__Selected text__
    Thanked by 1ServiamScores
  • he told me I could get a sub, so I am on it!


    Good call. I’m just a lowly choir member and i’m exhausted after the triduum and Easter Sunday. I have no idea how our MD basically does two triduums back to back (we have the OF and EF at our parish and he does both).

    From a bridal perspective, it’s financially advantageous to get married on Easter Sunday because you don’t have to pay for flowers to decorate the church..
  • I wish you the best of luck finding a sub. I think this is nuts. I’m also terribly surprised the priest would go for it. Usually they are exhausted too...
  • Perhaps the couple do not know that they will have no choice of readings or prayers, there will be no mention of husband and wife but all of the Resurrection.

    I fail to see this as a bad thing.
    Thanked by 2Andrew_Malton tomjaw
  • I wish you the best of luck finding a sub. I think this is nuts. I’m also terribly surprised the priest would go for it. Usually they are exhausted too...


    Maybe they offered a really nice stipend and/or donation to the parish.
    Thanked by 2CCooze tomjaw
  • CCoozeCCooze
    Posts: 1,259
    From a bridal perspective, it’s financially advantageous to get married on Easter Sunday because you don’t have to pay for flowers to decorate the church..

    I sang an Easter Saturday Nuptial Mass last year, and figured the same thing.

__Work request 1__
According to the forum thread about an Easter Sunday wedding, what will the couple not have at the Mass? List each item.
__Work request 2__
Write the next part of the forum thread about an Easter Sunday wedding, starting after its final post.

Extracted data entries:
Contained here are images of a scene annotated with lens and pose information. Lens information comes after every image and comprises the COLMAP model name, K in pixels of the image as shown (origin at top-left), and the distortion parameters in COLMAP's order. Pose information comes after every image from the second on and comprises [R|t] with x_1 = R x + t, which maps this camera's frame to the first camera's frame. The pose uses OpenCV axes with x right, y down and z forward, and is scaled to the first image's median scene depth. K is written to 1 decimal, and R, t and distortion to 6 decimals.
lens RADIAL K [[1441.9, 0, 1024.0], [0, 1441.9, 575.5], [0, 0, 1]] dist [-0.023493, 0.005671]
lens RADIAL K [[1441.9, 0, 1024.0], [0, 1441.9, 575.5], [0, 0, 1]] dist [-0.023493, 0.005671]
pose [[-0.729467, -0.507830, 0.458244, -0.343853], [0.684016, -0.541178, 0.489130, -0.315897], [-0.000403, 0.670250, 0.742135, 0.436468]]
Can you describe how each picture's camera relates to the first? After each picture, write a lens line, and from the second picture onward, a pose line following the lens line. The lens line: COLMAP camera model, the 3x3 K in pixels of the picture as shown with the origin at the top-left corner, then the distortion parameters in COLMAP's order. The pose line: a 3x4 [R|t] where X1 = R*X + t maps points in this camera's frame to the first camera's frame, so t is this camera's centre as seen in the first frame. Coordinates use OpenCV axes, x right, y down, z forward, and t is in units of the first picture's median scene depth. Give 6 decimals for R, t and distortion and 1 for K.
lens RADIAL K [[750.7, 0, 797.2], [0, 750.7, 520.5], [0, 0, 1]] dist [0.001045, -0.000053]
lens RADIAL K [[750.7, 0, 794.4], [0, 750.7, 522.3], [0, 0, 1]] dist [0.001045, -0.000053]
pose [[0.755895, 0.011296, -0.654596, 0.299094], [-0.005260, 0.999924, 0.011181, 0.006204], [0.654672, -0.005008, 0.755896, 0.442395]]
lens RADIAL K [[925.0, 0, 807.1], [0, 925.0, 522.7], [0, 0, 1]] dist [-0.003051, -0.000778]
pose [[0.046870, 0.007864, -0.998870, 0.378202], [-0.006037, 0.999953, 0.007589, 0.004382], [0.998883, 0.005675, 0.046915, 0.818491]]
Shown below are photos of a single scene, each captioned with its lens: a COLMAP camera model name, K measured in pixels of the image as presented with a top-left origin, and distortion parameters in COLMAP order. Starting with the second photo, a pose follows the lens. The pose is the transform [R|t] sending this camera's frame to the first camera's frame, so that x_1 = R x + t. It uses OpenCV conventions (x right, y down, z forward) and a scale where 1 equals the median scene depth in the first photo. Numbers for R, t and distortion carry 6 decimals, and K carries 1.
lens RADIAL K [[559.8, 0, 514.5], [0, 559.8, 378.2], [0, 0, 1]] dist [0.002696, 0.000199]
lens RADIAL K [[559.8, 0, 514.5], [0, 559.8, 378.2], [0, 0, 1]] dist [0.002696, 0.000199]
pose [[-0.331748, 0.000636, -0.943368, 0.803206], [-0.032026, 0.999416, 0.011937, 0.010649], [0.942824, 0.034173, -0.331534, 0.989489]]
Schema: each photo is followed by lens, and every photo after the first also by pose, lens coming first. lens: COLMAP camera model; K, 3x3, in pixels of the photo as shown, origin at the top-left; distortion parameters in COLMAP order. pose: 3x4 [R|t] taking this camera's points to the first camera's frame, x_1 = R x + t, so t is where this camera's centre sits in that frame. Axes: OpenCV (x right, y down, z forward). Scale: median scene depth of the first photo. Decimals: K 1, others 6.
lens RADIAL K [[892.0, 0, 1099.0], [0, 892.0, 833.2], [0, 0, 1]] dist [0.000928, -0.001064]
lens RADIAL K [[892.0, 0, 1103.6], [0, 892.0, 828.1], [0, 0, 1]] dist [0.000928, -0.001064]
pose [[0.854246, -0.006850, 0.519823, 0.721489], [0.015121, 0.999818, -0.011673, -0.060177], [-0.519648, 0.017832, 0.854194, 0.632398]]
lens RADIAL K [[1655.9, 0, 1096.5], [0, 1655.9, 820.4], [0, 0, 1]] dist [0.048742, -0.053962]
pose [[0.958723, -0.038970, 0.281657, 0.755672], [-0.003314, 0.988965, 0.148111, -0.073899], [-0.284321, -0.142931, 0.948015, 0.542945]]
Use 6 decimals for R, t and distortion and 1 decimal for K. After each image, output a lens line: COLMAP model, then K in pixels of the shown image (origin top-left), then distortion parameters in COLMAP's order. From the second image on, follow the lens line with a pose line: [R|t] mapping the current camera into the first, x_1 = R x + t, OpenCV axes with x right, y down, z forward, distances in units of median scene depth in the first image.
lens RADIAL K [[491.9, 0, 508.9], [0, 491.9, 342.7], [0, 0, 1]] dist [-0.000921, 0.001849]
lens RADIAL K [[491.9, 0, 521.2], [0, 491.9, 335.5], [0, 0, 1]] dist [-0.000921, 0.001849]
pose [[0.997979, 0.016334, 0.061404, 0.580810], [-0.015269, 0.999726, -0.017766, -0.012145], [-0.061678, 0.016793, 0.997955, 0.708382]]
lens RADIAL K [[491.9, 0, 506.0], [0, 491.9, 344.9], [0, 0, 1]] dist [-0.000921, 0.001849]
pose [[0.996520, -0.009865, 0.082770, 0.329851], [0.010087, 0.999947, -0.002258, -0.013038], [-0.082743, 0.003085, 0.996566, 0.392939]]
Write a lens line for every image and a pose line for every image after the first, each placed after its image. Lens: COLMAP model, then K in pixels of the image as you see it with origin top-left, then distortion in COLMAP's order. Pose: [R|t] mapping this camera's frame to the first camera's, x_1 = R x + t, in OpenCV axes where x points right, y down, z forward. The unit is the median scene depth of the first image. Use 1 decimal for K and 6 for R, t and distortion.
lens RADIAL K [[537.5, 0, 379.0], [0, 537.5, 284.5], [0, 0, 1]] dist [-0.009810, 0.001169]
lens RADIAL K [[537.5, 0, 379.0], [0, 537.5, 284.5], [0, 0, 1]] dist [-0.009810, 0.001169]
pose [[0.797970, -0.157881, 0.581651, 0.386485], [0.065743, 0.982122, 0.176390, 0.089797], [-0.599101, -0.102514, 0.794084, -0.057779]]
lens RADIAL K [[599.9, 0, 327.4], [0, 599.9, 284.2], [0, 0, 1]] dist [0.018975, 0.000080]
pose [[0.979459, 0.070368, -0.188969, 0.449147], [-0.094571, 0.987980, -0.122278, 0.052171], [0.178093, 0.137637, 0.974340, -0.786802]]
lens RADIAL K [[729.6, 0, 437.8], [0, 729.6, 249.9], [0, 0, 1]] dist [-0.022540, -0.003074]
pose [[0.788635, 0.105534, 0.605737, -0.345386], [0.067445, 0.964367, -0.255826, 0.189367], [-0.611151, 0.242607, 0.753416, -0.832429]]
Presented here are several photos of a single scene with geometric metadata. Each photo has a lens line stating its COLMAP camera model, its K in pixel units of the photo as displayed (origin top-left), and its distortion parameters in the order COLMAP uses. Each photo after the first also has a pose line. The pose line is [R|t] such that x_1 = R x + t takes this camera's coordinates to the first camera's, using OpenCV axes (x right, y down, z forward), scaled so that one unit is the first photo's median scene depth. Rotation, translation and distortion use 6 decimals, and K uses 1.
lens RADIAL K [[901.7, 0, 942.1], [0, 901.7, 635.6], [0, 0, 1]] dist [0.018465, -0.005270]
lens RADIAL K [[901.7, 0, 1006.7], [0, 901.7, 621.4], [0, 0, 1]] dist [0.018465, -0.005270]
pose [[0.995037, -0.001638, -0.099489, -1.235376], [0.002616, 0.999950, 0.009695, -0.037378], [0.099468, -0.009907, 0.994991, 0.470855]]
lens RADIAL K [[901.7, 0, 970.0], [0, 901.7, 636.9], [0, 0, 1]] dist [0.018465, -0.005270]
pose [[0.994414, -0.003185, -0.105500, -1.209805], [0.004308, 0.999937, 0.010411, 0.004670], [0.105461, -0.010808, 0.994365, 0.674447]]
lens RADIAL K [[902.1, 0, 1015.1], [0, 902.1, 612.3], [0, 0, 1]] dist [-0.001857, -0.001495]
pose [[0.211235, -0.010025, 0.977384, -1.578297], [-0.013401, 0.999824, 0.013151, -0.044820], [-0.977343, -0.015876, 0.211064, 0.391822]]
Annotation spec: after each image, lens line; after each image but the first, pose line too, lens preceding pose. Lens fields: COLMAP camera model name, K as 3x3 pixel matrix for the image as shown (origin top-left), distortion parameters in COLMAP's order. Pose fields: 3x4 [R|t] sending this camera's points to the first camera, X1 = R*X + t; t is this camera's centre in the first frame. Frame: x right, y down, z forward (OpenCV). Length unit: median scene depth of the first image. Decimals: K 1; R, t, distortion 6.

__Exercise output 1__
- A choice of readings
- A choice of prayers
- Any mention of husband and wife

__Exercise output 2__
    Thanked by 1tomjaw
  • a_f_hawkins
    Posts: 3,471
    CCooze was that licit? The OF forbids them in the Easter Octave, and the traditional rule was, (in 1917) :
    The present rules for a nuptial Mass are; first, that it may not be celebrated in the closed time for marriages, that is from Advent Sunday till after the octave of the Epiphany and from Ash Wednesday till after Low Sunday. During these times no reference to a marriage may be made in Mass;
    When did that change?
    Thanked by 1ServiamScores
  • CCoozeCCooze
    Posts: 1,259
    AFH, I'm sorry, I wasn't specific.
    I sang a Missa Cantata for Easter Saturday (double alleluia, sequence, the works) with nuptials added at the beginning before Mass, as is the normal case for all EF weddings.
    I suppose there was probably a nuptial blessing in there, somewhere, too.
    Thanked by 2a_f_hawkins tomjaw
  • ghmus7
    Posts: 1,483
    This is absolutely ridiculous! This priest has no regard for your humanity. If it were me, I would simply engage a substitute and have the couple pay him/her.
    Arggggg.
    I betting that there are several priests/deacons ant your parish, and ONE of you.
  • ghmus7
    Posts: 1,483
    Oh, I see that you could get a sub. Great!!
    Thanked by 1tomjaw
  • chonakchonak
    Posts: 9,216
    The pastor may end up sorry he agreed to this request, given the workload of the Paschal Triduum and the Sunday!
  • This is highly eccentric.
    I had always been taught as an Anglican that weddings were not permitted on Sundays - any Sundays.
    I have never before been to one or heard of one.
    But, I see from above comments that they really are permitted in the Catholic Church.
    It just doesn't seem right.
    Thanked by 2CCooze sdtalley3
  • Liam
    Posts: 5,093
    In the Orthodox churches, Sunday weddings (not Easter, though) are typical. Saturdays, historically, were forbidden for weddings. For Catholic churches, scheduling weddings on Sundays is more a logistical issue and back in the post-Tridentine centuries when Masses could only be held from the dawn through midday hour and fasting from midnight, it would have been difficult to schedule a Nuptial Mass on Sunday mornings (though nuptials without Mass could occur later in the day).
    Thanked by 1M. Jackson Osborn
  • Some data.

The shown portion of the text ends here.